BEIJING: China’s overall population fell by 850,000 year on year to 1.4118 billion in 2022, the National Bureau of Statistics (NBS) announced on January 17. This was the first time China registered negative population growth in 61 years.
About 9.56 million babies were born last year, 1.06 million fewer than the 2021 number. The birth rate stood at 6.77 births per 1,000 people in 2022, down from 7.52 in 2021. Both figures were the lowest since the founding of the People’s Republic of China in 1949.
By comparison, in 2021, the United States recorded 11.06 births per 1,000 people. The birth rate for the same year in India, poised to overtake China as the world’s most populous country, stood at 16.42. Deaths surpassed births last year in China. The country logged its highest death rate since 1976—7.37 deaths per 1,000 people, up from 7.18 in the previous year, according to the NBS. Jiang Quanbao, a professor with the Institute for Population and Development Studies at Xi’an Jiaotong University, one of the earliest population research institutes in China, said population changes are affected by the number of births, deaths and migration.
Without considering international migration, the negative population growth has been primarily caused by the declining birth rate and the increasing death rate.

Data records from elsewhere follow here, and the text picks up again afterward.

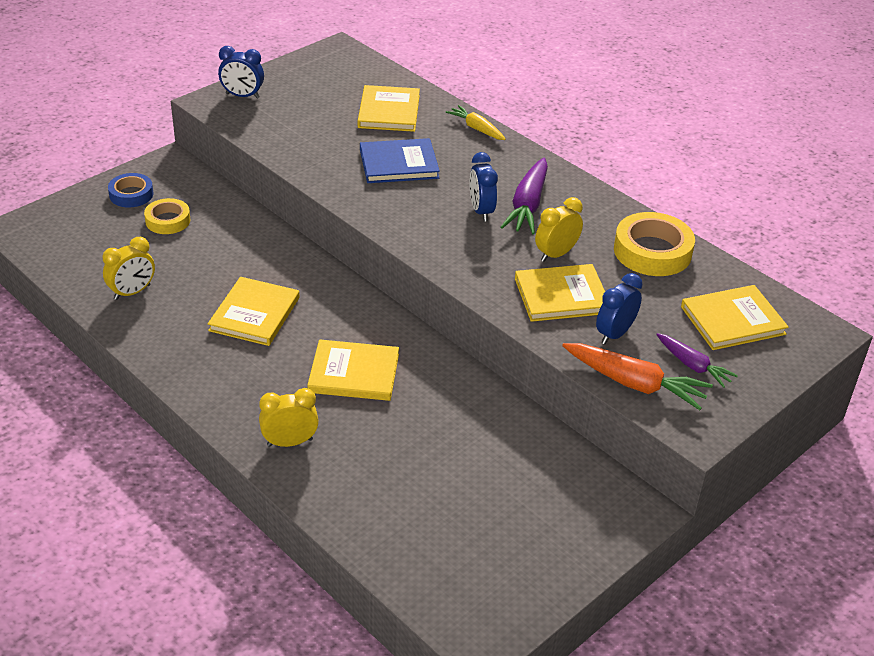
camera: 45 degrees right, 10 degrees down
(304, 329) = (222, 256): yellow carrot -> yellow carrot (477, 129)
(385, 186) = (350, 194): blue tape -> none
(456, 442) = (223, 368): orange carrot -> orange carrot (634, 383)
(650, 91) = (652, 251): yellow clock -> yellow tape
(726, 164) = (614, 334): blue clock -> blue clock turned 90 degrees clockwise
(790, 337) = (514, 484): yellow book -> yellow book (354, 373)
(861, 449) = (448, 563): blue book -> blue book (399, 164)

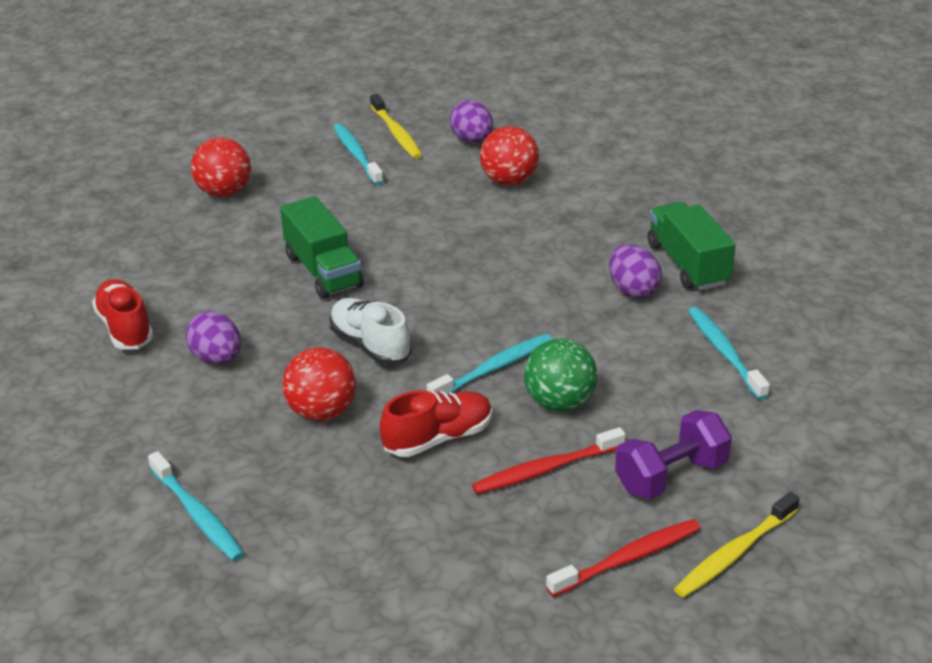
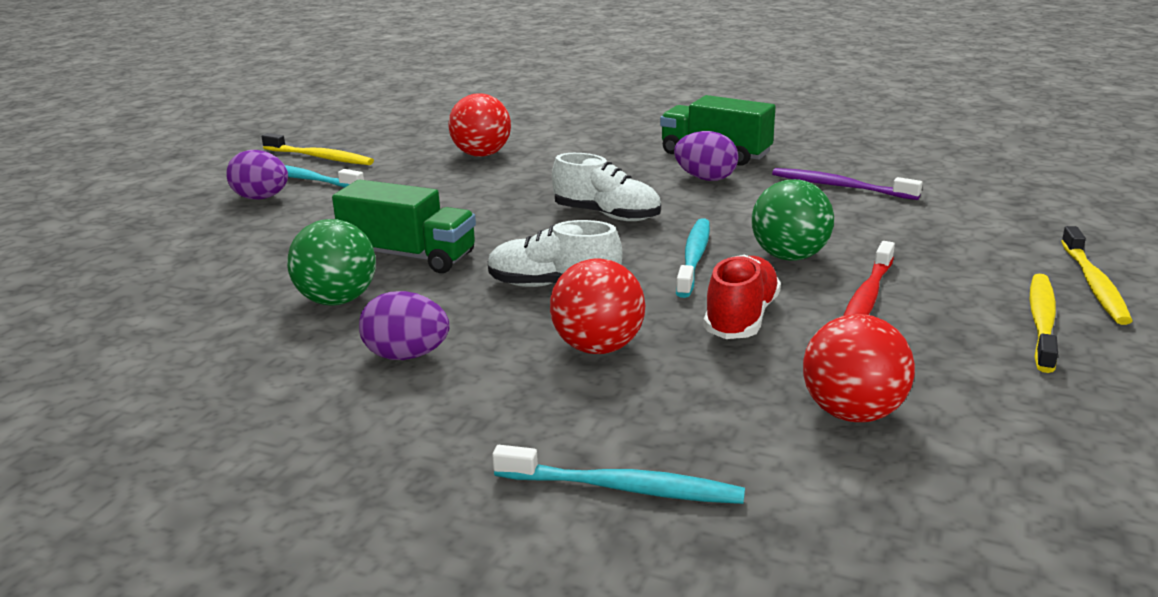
camera: 40 degrees left, 10 degrees down
(125, 328) = (244, 377): red shoe -> none
(224, 192) = (194, 241): red ball -> red ball (852, 413)
(237, 291) = (337, 300): none -> green ball
(472, 140) = (402, 143): purple egg -> purple egg (261, 198)
(500, 295) = (607, 215): none -> white shoe
(627, 559) = (1042, 322): red toothbrush -> yellow toothbrush
(671, 476) = (958, 262): purple dumbbell -> none
(725, 353) = (840, 187): turquoise toothbrush -> purple toothbrush

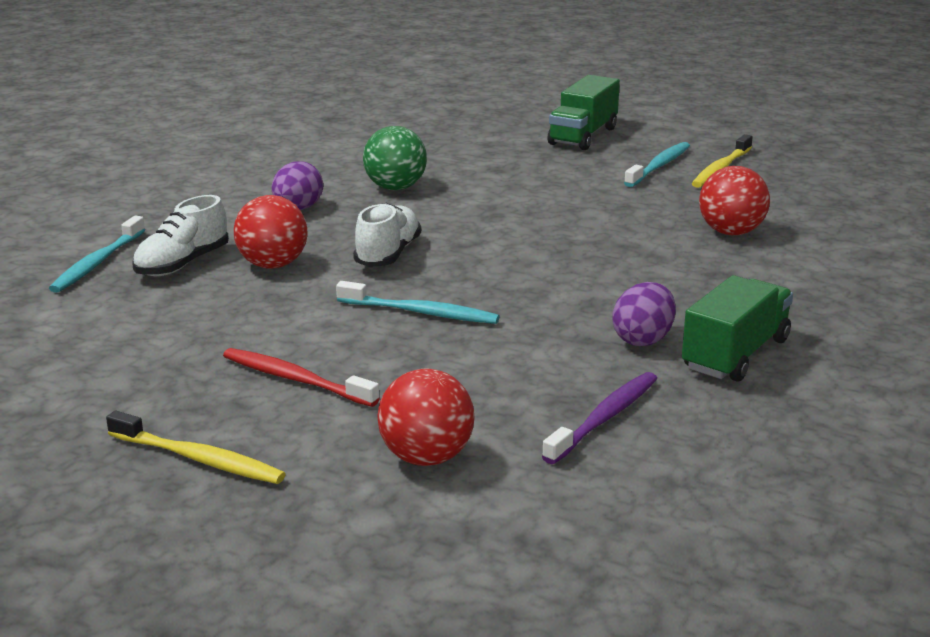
camera: 95 degrees right, 0 degrees up
(261, 198) = (612, 155): purple egg -> none
(409, 256) = (468, 206): green truck -> green truck (583, 136)
(607, 215) = (539, 282): white shoe -> white shoe (182, 264)
(741, 318) = (289, 319): red shoe -> none
(789, 256) = (405, 357): green ball -> none
(852, 413) = (119, 341): red ball -> red ball (426, 457)
(1093, 284) = (260, 518): yellow toothbrush -> none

Zhang Lilong, an associate professor at the School of Labor Economics of Capital University of Economics and Business, told news portal ThePaper.cn that the decline of the number of newborns is caused by multiple factors, including the later age at which people get married for the first time, the declining number of women of reproductive age (15-49), and an overall decreasing willingness to have children. The increase in the number of deaths is related to the rapid aging of the population.